Petersburg’s borough assembly is meeting to consider an additional property tax increase on July 4th in response to the governor’s line item veto of school project debt reimbursement. The Independence Day holiday is the only option for getting enough assembly members to attend a meeting early this month.
Thursday’s meeting is scheduled an hour before the community’s parade for the Independence Day holiday. Thursdays work best for this assembly in the summertime, with over half working jobs in or connected to the commercial fishing industry. Assembly member Kurt Wohlhueter filled in to run a meeting in June and explained the change.
“Those of us that fish, the openings are usually Sunday through Wednesday and so then we come back to town, kind of regroup on a Thursday, Friday then leave Saturday to get back on the grounds again,” Wohlhueter said. “That was the pretense for moving it to Thursdays during the summertime.”
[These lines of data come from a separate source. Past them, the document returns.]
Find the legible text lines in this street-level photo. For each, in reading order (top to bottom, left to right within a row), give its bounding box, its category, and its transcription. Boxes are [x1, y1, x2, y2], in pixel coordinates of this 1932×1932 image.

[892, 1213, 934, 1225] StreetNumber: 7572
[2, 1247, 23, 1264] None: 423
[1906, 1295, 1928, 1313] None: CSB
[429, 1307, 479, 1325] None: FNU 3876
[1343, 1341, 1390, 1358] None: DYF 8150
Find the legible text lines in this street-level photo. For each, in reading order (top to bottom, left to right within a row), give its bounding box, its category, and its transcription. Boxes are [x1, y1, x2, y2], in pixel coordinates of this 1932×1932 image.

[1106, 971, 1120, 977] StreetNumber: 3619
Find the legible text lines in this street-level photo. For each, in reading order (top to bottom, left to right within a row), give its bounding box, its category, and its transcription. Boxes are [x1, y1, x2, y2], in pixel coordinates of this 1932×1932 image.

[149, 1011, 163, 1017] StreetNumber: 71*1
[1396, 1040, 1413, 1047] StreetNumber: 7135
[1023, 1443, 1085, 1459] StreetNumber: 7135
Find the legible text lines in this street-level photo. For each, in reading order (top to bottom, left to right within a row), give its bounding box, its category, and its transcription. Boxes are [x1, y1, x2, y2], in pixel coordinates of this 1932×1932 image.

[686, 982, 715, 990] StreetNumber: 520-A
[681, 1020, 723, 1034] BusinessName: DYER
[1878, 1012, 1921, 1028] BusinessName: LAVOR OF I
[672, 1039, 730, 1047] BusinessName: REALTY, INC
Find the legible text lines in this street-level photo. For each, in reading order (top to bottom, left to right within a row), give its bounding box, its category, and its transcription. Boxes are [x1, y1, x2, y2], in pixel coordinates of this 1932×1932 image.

The proposed supplemental property tax would be only for property owners within service area one, the old city of Petersburg, and not for land owners in the greater borough. Money raised from that tax would go to pay off additional bond debt for the swimming pool and school projects. For years, the state has sent reimbursement payments to the borough for some of the cost of those construction projects. Governor Dunleavy Friday announced he was cutting those payments in half.
“Whether it’s taxes, whether it’s reductions, I think everyone realizes that there’s no easy way out of this or we would have found the easy way,” Dunleavy said at a Friday press conference. “But I believe that the communities are going to have to make the decision on how they’re going to deal with that.”
The supplemental tax levy would be on top of a small increase the assembly approved in late June. Combined that would mean a total increase of eight percent over the tax rate from last year. Tax bills would go up a total of 92 dollars for every hundred thousand dollars of assessed value. The borough has waited to send out property tax bills until the assembly makes this decision.
As for other options, the borough could pay off the additional bond debt from other accounts but would then have to repay that the following year. Or the assembly could vote to cut services to make up for the lost state payment.
The bonds cover construction of the swimming pool and an expansion of the vocational education building at the high school. Voters approved those bonds in late 2004. That was also the year voters approved bonding to do major renovations in all three school buildings, also subject to that state reimbursement. One interesting note about that vote – the city had to redo the election after an attorney discovered the city had not put language in the first ballot question in 2003 about picking up the full cost of the project if the state stopped these payments.
The borough is scheduled to pay off one of the swimming pool bonds in 2020, but other bonds for that project are on the books for another six years. The school renovations and voc ed expansion will be paid off in 2024 and 2025.
The meeting is Thursday, July 4th at 10 a.m. in borough assembly chambers. KFSK will broadcast the meeting live.